My favorite Jewish director is probably Michael Mann. I think I can safely put him in my top 5 movie directors of all-time list. He has not directed a lot of movies, but his work is of a generally very high quality. Heat (1995) is arguably his best movie. Apart from the cinematography, I like that the conversations are often very realistic, both in terms of content and delivery. Sometimes, there is a lot more depth in them than you may notice the first time you watch one of his movies.
In Collateral (2004) there are two pretty interesting and complementary scenes which I only noticed the second or third time I watched that movie, but let me provide a very brief summary of the setup of the story first: Tom Cruise plays a killer who takes out one guy after another during one fateful night in Los Angeles. In order to do that, he enlists the services of an urban gentleman, played by Jamie Foxx, who drives him around in a cab. Before aforementioned killer hops into the cab, an urban lady takes a ride. The cab driver is not just a cab driver, though. Instead, he has higher goals as he dreams of building up his own limo company. During breaks he does important research such as flipping through Mercedes Benz sales brochures, without having any idea of how to finance such a car.
The cab-driving urban gentleman somehow feels compelled to tell his passengers that his current gig is “just temporary”. Oh no, he is not just a cabbie. He is destined for greater things! The black woman is curious to learn more, which leads to the guy spinning some bullshit story about his fancy limousine service. The idea is laughable and not at all thought through, but the two urbanites have little regard for reality. When the killer gets into the cab, he gets to hear the same story a little later. Yet, the first question he asks upon hearing about that temporary gig is for how long he has been doing it. The answer is, “twelve years”. This immediately ends the conversation.

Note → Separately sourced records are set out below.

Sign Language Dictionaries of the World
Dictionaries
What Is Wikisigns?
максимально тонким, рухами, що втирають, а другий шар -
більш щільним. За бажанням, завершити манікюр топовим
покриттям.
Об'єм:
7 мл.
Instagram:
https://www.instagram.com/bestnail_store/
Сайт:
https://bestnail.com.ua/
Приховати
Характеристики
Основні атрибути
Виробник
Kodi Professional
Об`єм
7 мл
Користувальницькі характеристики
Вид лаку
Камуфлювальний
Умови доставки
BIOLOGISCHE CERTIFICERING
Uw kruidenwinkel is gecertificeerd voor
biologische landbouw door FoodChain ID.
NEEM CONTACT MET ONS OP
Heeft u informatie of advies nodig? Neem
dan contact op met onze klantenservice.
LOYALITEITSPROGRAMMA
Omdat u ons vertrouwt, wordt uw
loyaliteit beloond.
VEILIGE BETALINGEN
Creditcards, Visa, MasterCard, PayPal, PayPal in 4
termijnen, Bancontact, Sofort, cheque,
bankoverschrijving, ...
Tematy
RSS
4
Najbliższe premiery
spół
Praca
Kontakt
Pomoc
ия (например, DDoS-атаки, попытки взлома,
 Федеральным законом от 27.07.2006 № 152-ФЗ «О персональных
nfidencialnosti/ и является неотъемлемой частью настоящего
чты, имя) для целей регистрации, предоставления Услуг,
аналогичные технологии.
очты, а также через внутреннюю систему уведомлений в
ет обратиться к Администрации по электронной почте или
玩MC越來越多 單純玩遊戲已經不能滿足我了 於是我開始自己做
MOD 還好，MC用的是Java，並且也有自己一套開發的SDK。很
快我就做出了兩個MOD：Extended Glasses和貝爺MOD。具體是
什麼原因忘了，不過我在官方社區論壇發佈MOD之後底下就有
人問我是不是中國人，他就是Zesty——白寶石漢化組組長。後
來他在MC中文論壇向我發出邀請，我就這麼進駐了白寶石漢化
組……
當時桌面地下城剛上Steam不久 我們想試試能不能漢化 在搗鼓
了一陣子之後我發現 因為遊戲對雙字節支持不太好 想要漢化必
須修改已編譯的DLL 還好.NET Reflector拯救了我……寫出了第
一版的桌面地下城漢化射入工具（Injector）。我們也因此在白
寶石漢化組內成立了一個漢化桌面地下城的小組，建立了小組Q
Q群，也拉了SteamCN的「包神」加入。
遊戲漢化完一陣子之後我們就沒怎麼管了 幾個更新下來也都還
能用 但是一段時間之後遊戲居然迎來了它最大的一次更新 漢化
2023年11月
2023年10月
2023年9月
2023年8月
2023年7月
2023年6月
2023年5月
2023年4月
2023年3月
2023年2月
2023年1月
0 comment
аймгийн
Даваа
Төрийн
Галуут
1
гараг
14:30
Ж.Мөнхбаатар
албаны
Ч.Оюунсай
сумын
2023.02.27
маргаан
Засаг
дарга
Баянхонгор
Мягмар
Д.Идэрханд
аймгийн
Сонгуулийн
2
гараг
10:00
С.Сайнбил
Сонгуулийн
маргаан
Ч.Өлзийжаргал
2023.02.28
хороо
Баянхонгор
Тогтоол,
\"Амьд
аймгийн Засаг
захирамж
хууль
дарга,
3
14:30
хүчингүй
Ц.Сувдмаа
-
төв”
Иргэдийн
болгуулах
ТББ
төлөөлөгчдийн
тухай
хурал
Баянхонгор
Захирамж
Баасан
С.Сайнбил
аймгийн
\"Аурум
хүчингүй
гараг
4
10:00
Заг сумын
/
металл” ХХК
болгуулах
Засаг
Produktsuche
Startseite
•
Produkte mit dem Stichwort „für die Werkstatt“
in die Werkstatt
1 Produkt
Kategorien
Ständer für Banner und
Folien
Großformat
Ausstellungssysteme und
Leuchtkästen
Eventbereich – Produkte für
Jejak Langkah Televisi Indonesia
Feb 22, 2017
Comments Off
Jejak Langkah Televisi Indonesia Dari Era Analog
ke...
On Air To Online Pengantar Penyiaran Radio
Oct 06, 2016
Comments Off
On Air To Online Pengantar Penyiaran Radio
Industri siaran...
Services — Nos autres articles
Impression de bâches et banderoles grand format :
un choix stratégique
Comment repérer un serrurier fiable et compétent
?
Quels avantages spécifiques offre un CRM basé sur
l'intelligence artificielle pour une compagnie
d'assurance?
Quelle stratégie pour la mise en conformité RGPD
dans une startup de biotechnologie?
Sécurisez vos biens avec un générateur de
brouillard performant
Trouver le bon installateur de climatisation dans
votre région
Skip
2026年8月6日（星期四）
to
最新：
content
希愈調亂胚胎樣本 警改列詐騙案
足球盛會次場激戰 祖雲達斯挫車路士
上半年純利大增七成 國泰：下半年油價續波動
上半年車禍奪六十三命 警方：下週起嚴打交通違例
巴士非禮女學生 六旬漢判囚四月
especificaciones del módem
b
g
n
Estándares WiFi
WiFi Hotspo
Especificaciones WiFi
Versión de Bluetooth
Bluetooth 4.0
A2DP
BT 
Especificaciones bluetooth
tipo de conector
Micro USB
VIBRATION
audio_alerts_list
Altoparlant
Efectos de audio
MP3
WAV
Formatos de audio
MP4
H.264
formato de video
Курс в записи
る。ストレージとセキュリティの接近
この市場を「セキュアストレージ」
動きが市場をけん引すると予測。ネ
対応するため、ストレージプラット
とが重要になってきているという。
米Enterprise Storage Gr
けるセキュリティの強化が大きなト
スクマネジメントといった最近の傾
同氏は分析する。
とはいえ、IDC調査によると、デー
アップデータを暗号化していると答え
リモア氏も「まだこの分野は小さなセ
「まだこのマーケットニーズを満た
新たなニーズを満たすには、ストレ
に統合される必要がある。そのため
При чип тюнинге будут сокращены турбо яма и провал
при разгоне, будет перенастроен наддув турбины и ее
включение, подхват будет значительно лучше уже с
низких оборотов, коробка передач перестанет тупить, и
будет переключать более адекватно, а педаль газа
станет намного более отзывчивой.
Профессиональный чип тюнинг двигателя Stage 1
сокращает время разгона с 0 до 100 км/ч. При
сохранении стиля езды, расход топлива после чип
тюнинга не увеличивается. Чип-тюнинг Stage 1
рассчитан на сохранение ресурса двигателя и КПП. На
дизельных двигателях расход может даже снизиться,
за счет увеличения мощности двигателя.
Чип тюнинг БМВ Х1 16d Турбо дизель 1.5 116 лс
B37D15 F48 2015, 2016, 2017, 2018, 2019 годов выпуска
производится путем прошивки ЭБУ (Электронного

I think that this is an excellent example of male versus female thinking. Yes, even weak, feminized men engage in female thinking. There are guys who excitedly talk about cars they are never going to drive and women they are never going to fuck. This is a phase for some in their early teens but you can find even older guys who never outgrow it and persistently live in a make-believe world. Such people tend to flock together. Nobody of them cares that everybody else among them is full of shit. They are co-dependents who mutually enable each other.
In contrast, a man gets right to the point. Sometimes, you need to ask only one question to either end a conversation or prevent it from ever getting off the ground. Not infrequently do I end up in such conversations online but at work this happens as well. Sometimes, I get invited to comment on proposals that are so hare-brained you would not believe it, yet a handful or more people had nothing but praise for them. Of course, there are perverted incentives in Clown World businesses because an over-engineered system can be used to build your own little kingdom in a company. Well, to put an end to this, just ask why they did not consider this or that alternative approach. To give you a concrete example, I have repeatedly seen that people wanted to build a complex distributed system when the inherent complexity was minimal and the expected load of the system was negligible. Once someone dares to criticize such a project, some others normally also join in, so just ask why this is not just a simple script that runs twice a day. Granted, you are not going not make many friends this way, but that is an entirely different question.
Seeing through bullshit and daring to point it out is an inherently manly trait. You tell someone that he or she is wrong, for this or that reason. In contrast, the weak-minded man, as well as basically every woman, is much more interested in consensus and not rocking the boat. They do not care if a poorly thought-out project will lose someone a lot of money. They seem to not even care if it sinks their employer. The video game industry is a great example, considering the recent string of commercial disasters in the triple-A space. It is much more important to them that everyone else “feels good”. Obviously, you cannot build a functioning company, let alone a functioning society, with such people. Clown World is only temporary, though. The pendulum has started to swing in the other direction but there are still too many people who do not live in reality and have no real interest to ever do so.